◆ ACTIVIDADES PROPUESTAS:
1) Enumere todas las oraciones interrogativas, es decir, las que van entre signos de interrogación, que aparecen en el relato sobre los últimos días de Timmy.
2) Retome el relato sobre los últimos días de Timmy y continúelo a partir de su última oración.

Yo le respondí: «Lo sé, hijo», tratando de agradarle y de hacerle las cosas más fáciles, pensando que él estaba hablando incoherencias.
Él dijo: «¡No, papá, de verdad, él está aquí!».
Yo arqueé mis cejas y contesté: «¿Ah, sí?».
«¡Es cierto, papá, él está realmente aquí!».
«Sí, te creo, hijo», le dije, todavía tratando de no decir algo equivocado.
Mostrando la cama, Timmy me dijo: «Él está sentado aquí, papá».
Moví mi brazo del lugar que él señalaba, y pregunté: «Bueno, ¿estoy yo en su camino?».
Con una sonrisa de seguridad, él dijo: «Oh no, no. Tú no estás en su camino, papá. Él vino para guiarme por el valle. No hay más miedo, papá. No tengo que tener miedo». Y luego, inexplicablemente, comenzó a recitar el Salmo 23.
Lo que ocurrió después está más allá de la descripción o la comprensión. Durante las próximas dieciséis horas, Timmy comenzó a alabar a Dios. ¿Cómo entender? He aquí un niño con el oxígeno elevado hasta ocho litros. Nosotros lo reducíamos a seis cuando él estaba relajado o dormido, porque con más de seis litros se producen quemaduras en las fosas nasales. Pero aquí estaba él, alabando al Señor, repitiendo una y otra vez: «¡Jesús, te amo! ¡Jesús, te amo!», tributándole una sencilla alabanza de corazón.
Hacia el último día, estuvo frecuentemente dentro y fuera de la conciencia. Cuando despertaba, la falta de aire se hacía insoportable para él, así como para nosotros, al verlo sufrir tanto. Cada vez que despertaba, le hablábamos del Señor, y él decía: «Oh sí, tengo que ir con Jesús. Quiero estar con él». En esa hora, él se esforzaba mucho para respirar, y sudaba copiosamente.

◆ DATOS EN ESTUDIO:
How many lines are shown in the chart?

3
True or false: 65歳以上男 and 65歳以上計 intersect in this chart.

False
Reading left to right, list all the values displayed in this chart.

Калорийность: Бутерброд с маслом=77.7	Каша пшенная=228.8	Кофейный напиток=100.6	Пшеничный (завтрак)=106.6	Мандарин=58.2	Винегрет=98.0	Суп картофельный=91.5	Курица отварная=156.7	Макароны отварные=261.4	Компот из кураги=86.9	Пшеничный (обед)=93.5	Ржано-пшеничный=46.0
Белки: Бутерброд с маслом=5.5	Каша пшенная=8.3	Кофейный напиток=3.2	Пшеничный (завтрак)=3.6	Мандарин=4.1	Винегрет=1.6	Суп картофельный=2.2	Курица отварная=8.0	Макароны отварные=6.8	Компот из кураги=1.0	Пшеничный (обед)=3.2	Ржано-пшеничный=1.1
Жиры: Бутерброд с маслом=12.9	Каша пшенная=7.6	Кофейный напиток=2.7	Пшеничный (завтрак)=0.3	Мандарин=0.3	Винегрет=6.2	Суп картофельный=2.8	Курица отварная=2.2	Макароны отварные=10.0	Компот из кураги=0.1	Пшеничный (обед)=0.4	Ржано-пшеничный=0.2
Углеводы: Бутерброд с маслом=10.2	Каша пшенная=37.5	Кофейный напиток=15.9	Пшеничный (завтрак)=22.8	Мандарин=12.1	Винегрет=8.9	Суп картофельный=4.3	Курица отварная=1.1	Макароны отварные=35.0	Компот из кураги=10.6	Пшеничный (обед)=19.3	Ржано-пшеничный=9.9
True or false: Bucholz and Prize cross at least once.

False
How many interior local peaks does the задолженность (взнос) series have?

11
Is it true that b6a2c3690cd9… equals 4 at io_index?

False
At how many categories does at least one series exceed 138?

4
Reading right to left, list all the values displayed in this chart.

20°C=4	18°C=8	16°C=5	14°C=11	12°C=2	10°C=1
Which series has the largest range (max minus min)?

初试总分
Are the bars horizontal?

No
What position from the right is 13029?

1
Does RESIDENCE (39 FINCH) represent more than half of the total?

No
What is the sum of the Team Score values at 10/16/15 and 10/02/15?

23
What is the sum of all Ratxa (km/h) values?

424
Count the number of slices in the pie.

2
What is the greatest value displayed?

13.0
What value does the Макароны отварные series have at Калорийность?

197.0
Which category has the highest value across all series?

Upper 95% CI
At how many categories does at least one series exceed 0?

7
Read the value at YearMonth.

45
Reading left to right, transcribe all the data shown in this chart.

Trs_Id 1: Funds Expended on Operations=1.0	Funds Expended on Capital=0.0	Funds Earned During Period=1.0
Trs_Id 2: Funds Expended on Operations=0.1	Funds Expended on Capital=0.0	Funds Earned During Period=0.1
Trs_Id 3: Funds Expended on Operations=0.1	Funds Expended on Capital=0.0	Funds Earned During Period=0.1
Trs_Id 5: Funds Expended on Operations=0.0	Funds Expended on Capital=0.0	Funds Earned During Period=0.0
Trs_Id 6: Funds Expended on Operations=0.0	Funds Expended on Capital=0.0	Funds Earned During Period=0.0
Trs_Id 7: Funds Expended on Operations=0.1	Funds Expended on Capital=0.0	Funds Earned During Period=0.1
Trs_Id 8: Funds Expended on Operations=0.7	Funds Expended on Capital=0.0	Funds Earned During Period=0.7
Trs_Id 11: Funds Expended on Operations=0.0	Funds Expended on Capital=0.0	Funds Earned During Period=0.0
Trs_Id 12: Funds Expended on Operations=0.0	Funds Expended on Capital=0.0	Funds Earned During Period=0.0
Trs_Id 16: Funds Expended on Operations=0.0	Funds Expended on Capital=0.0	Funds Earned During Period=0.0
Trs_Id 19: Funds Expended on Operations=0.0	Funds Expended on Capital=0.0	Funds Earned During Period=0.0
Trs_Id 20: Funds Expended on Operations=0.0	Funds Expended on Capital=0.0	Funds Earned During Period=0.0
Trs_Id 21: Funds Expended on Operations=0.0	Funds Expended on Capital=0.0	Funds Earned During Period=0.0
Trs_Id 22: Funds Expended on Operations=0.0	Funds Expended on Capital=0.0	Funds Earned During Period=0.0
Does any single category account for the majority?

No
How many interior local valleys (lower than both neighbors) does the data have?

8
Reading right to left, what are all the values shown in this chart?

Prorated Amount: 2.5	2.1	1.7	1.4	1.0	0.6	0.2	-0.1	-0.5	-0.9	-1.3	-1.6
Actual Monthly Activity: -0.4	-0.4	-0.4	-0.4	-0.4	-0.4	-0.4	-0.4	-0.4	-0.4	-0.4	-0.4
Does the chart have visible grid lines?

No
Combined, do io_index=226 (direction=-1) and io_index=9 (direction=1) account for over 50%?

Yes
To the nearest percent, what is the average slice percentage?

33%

◆ RESPUESTAS POR ACTIVIDAD:
1)
«¿Ah, sí?»
«Bueno, ¿estoy yo en su camino?»
«¿Cómo entender?»

2)
Cerca de las dos de la madrugada, el último día –cuando para todos los efectos prácticos él estaba muerto– de pronto, salió de la cama, echó sus brazos alrededor de mí y dijo con voz muy firme: «¡Papá, he visto a Jesús! Sé cuán grande es él, ¡y yo lo amo!».
No dijo ninguna palabra más después de eso. Un par de horas más tarde, salió de la cama de nuevo cuando mi esposa tomó el turno de cuidarlo, y la abrazó. No le habló nada; sólo estuvo abrazado a ella cerca de media hora.
Esa noche, como a las 10, yo había empezado a orar. Mientras oraba, mi mente empezó a recordar las veces en que Timmy y yo habíamos hablado, cuando él me preguntaba qué haría yo después de que él muriese. Le dije que probablemente yo estaría bastante enojado, muy enojado con Dios, pero que yo lo perdonaría. Timmy se reía, viendo la clase de papá que tenía.
Después de orar, fui donde Timmy y peiné sus cabellos. Luego enjugué su frente, y le dije: «Hijo, voy a hacerte una promesa. No voy a enojarme con Dios. Yo amo a Jesús… Y Timmy, no voy a permitir que tu muerte me haga enojar o tener amargura hacia Dios».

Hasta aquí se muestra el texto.